** INPUT DATA follows **

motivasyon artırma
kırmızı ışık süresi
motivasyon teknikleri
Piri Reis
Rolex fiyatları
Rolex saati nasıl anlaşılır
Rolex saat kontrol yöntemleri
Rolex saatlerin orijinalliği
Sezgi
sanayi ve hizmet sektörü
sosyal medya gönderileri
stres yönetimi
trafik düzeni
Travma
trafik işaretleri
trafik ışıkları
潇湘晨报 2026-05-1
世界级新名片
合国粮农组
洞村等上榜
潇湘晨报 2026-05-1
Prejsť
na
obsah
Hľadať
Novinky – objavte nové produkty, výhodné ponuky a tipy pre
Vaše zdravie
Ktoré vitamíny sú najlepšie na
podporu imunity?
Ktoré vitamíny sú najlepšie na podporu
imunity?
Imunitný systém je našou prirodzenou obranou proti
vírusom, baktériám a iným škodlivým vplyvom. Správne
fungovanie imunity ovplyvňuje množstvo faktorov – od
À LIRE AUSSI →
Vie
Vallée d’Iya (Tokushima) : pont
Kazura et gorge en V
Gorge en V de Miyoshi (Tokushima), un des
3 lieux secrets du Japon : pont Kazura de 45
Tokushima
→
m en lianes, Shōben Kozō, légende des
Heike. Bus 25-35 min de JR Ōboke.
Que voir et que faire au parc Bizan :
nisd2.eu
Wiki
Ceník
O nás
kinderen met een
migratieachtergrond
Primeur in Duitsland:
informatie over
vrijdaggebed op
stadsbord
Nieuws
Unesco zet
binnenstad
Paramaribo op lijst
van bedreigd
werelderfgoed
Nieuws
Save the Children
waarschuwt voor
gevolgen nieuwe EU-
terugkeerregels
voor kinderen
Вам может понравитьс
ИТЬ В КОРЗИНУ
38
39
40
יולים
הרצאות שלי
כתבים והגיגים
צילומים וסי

** End of INPUT DATA **

*PROMPT*. Tally the lines of the material that contain the string "pont", treating uppercase and lowercase letters as distinct. Give only the number.

*OUTPUT FOR THIS TASK*. 2